Mark Roman | May 31, 2016 | news
The foreclosure crisis is well known to Americans, and particularly to Floridians. Mortgage fraud in writing home loans has been widely publicized, and many people know about the shameful underwriting practices (or really, nonexistent underwriting practices) of the big lenders.
The back end of the story – how foreclosures worked their way through the court system – has received less attention in the press. However, the frauds involved in that process were arguably even worse. A new book,Chain of Title, by reporter David Dayen, may finally make people realize that.
The fraud Dayen describes arises from a simple idea: to foreclose on a mortgage, a lender must actually hold that mortgage. Otherwise, the right to receive payments belongs to someone else, and the lender has no right to complain when a homeowner falls behind.
This basic truth got lost in the foreclosure crisis. Shortly before the crash, mortgages were bought and sold in bundles at blinding speed. Buyers and sellers simply ignored the law that requires purchases of mortgages to be recorded in the public records. It was faster to trade them like playing cards without ever recording the transactions. Even better, it meant they could stiff clerks of court out of “doc stamp” fees.
This became a huge problem once foreclosures started happening. It became impossible to follow the buying and selling to figure out which institution really held the mortgage. However, that didn’t stop the banks – they just started coming up with phony authentication documents to “prove” ownership of the mortgages involved. The problem was that these bogus documents were rushed out so fast that they were riddled with mistakes: dates such as 9/9/9999, corporate officers being identified as working for many different companies at the same time, and so on.
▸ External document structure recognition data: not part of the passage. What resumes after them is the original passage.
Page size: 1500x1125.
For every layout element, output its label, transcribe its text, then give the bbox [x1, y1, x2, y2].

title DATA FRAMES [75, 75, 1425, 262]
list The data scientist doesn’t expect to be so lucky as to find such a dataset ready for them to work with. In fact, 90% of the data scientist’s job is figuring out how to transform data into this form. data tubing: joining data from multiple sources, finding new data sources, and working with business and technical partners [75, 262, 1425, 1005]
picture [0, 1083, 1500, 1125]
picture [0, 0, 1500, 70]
Surprisingly, regulators and judges were not the first ones to get to the bottom of this massive robosigning machine. Instead, three ordinary people outside of law enforcement – a nurse, an auto dealership employee, and a lawyer who investigated fraud – began educating the public about the epidemic of fraud in foreclosure cases. They worked harder, and developed more sources of information, than the regulators who had a legal duty to make sure the lenders were behaving.
Before it happened, it would have been inconceivable that three humble people could help expose a huge and systemic bank fraud. But they did, proving that consumers armed with information can still make a difference in David & Goliath struggles with huge financial institutions.
Unfortunately, the overall story still had an unhappy ending. The problem was not that the fraud was so small, but that it was so big. Again, there were so many legally dubious transactions that lenders could never really prove ownership the right way. That meant a real crackdown could have brought down the entire nationwide foreclosure machine.
Faced with the enormous scale of the problem, regulators and law enforcement just looked the other way. Judges concerned with clearing dockets rubber-stamped foreclosures at rates of hundreds per day. People who didn’t have the time or resources to fight fraudulent foreclosures still ended up losing their homes. And perhaps worst of all, not one high-ranking Wall Street executive went to jail.
Let’s hope judges heed the lesson of Chain of Title when new foreclosures appear on their dockets. This time around, our court system should require real proof and due process before lenders are permitted to boot people out of their homes. Otherwise, we could all get fooled again.